= EJERCICIO PROPUESTO =
Según el extracto de página, ¿cuántas bodas se celebran cada día? Contesta en una sola frase, por favor.

= EXTRACTO DE PÁGINA =
Vida frente a ideología

Eduardo Jordá

Eduardo Jordá

Ayer, en plena jornada de reflexión, se celebró una boda. Supongo que no hay nada de particular en un hecho así: por fortuna, la gente todavía se casa y tiene ganas de celebrarlo. De hecho, ayer debieron de celebrarse centenares de bodas a lo largo del país (el amable señor Google me sopla que cada día se celebran 380 bodas, casi todas civiles). A pesar del pesimismo, a pesar de las paparruchas que difunden nuestros intelectuales nihilistas (el poliamor, el odio a tener hijos, el peso insoportable del patriarcado, el miedo al compromiso sentimental), todavía hay gente que tiene la osadía de casarse. Sabemos que esas parejas (homosexuales o heterosexuales, aclaro) son pocas en comparación con otras épocas y que el número va decreciendo, pero sigue habiendo gente que se casa. «El matrimonio es al amor lo que el vinagre al vino», decía el cáustico Lord Byron, amante desquiciado que quizá nunca llegó a amar a nadie (salvo a sí mismo, claro está). Pero hay gente que asume que la vida es eso: pasar del vino al vinagre. Y aceptarlo. O mejor aún, conseguir que el vino no se agrie o incluso llegue a saber mejor con el paso del tiempo. Quizá sea eso lo que llamamos alcanzar la edad adulta.

Bien, el caso es que estuve pensando en los asistentes a esa boda de ayer mientras miraba a mi alrededor. Como conozco a los asistentes, sé que había votantes del PSOE, votantes de Vox, votantes de Sumar y votantes del PP. Imagino que también habría algún abstencionista y algún votante en blanco. Pero allí estaban todos juntos, bailando y comiendo y brindando con las copas en alto. En contra de las mentiras constantes que difunden nuestros politólogos y activistas -para ellos, la virulenta militancia política está predeterminada en el ADN-, allí no había brazos en alto ni puños en alto, sino amistad, camaradería y buen humor. Vi a uno de Vox bailando con una votante de Sumar y no me pareció que fueran a partirse el cuello a garrotazos, sino más bien todo lo contrario. Cada uno sabía lo que el otro pensaba -se conocen bien-, pero eso no impedía que salieran juntos a la pista de baile cuando el DJ ponía una rumba psicodélica de Bambino. Según los mandamientos de la ciencia política que se enseña en nuestras universidades, aquello debería ser una auténtica batalla campal: fascismo contra antifascismo, libertad contra barbarie, partisanos contra matones y escuadristas, pero lo que se veía en la pista de baile desmentía todos esos prejuicios. Lo único que se veía en la pista de baile era química, y de la buena. Y sensualidad. Y muchas ganas de pasárselo bien.

= DATOS EXTRAÍDOS =
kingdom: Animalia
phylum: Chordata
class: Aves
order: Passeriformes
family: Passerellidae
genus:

= RESPUESTA FINAL =
Cada día se celebran 380 bodas, casi todas civiles.